Grace


Her name is Grace. That's all I know.

And, that she is dying.

The hospital nurses have asked that someone be by her side. They are busy with other patients ~ the patients who will heal and go home.

I am told that Grace is alone because her husband, who spent the night by her side, had to go to work. There are no children. She is not alert, or even awake when I arrive, but her eyes are open and she stares toward the window of her small, single bed hospital room.

I place a chair close to her bed between the bed and the window so as not to divert her attention away from where she seems to be so focused. She is lying on her left side.

I gently take hold of one of her hands in both of mine. She does not look at me or acknowledge me in any way.

I have closed the door to her room in an effort to minimize the noise of a busy nurses station and the bustling acute care wing of our small rural hospital.

There is a calmness and peacefulness in the room. I am aware of my heart beating and I remember the words of my friend Jo, telling me to “find my seat” and thus, my place in the world, during one of our deep discussions around holding space for the dying. So I focus on my breathing ~ closing my eyes and feeling myself settle….


My breathing slows with my heartbeat and I feel the calm I am looking for. I whisper to Grace that she is not alone. 


And, I hold her hand.


A nurse comes in and I wonder to myself why there is still an IV dripping into her veins. This experience was long before I knew to ask those kinds of questions aloud, long before I knew it was safe to question for someone who cannot. My only experience, until then, in being with someone doing the work of dying was with my own mother earlier in the year. My mother, who was at home, surrounded by her children, under hospice care and drenched in our love.


I wonder where Grace’s husband is and why he is not here with her. I wonder what kind of man would leave his dying wife just to go to work. In my naivety and newness to this, I judge him and very quickly deem him unworthy of her. 

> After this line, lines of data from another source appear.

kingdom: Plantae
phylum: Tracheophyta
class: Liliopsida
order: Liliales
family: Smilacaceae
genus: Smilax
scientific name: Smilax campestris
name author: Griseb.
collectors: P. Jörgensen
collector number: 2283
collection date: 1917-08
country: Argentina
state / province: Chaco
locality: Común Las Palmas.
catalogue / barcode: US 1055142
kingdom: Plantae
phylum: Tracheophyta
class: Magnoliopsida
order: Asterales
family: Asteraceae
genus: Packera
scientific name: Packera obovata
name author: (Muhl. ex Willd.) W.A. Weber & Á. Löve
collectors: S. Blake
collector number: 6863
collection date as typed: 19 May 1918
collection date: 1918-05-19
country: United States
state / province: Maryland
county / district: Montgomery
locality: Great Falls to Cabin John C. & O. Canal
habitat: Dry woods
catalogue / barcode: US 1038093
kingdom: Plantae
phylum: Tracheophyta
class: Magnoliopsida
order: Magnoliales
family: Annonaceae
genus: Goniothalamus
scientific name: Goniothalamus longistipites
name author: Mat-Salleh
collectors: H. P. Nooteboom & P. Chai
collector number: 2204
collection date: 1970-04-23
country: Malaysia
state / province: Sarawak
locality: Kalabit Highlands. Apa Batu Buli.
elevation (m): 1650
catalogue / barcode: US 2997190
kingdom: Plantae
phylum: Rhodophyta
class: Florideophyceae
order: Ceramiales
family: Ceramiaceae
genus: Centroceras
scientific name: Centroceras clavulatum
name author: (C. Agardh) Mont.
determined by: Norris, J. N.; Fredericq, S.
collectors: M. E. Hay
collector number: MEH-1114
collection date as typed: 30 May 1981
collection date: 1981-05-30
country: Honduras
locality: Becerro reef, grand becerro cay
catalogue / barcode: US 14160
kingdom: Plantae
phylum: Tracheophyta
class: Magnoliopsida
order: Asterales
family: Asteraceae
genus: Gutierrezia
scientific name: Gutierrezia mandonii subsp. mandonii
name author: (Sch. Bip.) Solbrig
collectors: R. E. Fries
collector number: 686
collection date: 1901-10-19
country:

And, still, I hold her hand.


I reach up and stroke the stringy strands of thinning hair away from her face and whisper to her, “You are so beautiful” and “You are doing a great job” and “I’m sure your husband will be here soon”. I have no idea what to say so I stop talking and simply sit. I am reminded of being with my mom; the laughter, the crying, the telling of stories and the times of revered silence. I am reminded of my mom’s confessions to us all of her near death experience 35 years prior. 

Her telling us that the feeling was one of ‘pure love’ and I feel curious to know what is happening inside Grace. But none of this is spoken of. I am quiet and Grace is quiet.


So, I hold her hand.


I relax more fully into the experience of being with Grace and I begin to really see her. She is staring and I wonder what she is feeling. I wonder what it must be like to be dying. I wonder how much she knows and whether she is really even still in the room. Time passes and the sun moves to the other side of the valley. I wonder about her life, her childhood and other people she may or may not have loved in her lifetime. I wonder if she has known love safely; if she has had a good life, or one filled with regrets and disappointments.


And, still, I gently hold her hand.


I hear dinner trays and shift change sounds from the hallway. Bursts of laughter, doors opening and closing and somewhere a baby cries. Once, a nurse comes in asking if I am all right and do I need anything. Again, in my newness and naivety I do not think to ask for water for myself, not does it occur to me to leave her side long enough to get it for myself. The nurse explains that it has been several hours since Grace was last repositioned. 

She has the necessary help now to do some of the ‘housekeeping’ tasks she has been assigned to do and asks if I would mind giving them about 30 minutes to freshen things up. It is only then that I notice the unmistakable odor of someone having had a bowel movement. I knew it wasn’t me and I understood that it was Grace. She had never even blinked. I left the room and used the time to stretch my legs and check in with my husband and daughter to tell them I might be late for dinner. I found water, used the restroom and returned to Grace. 

She was fresh, the room was aired out and she was wearing a clean gown. She was now lying on her back slightly propped up in her bed. Her eyes had closed and the IV had been removed. It was very quiet in her room. The nurses thanked me for coming back and I said I would stay until someone else came.


And so I stayed, in stillness, and in silence, holding her hand. 


About the time it is growing dark her door opens and a man enters. He appears much younger than Grace. He rushes to her side and wraps her in his arms, lifting her from the bed she’s been in all day, sobbing softly into her shoulder. 

I am embarrassed, suddenly, to be there, as though I am witnessing something intimate and personal between a man and his wife. He gently lowers her back onto her pillows and straightens. 

He wipes tears away from his eyes and I notice that his hands are large and dirty. He has grease permanently embedded in his cracked skin and on his knuckles. He no longer looks young. His clothes are worn and ragged but clean. He has a look on his face of someone in desperate and lonely pain. I rise from my chair and indicate that he may take my place and as he does, I place her hand in his, briefly laying my own hand, the one that has held hers for the past 5 hours, softly on his shoulder and I know my time with her is over. 


Grace dies that night…in those quiet wee hours when the earth is standing still and the heavens are alive with starlight and love….


with her most worthy and loving husband holding her hand.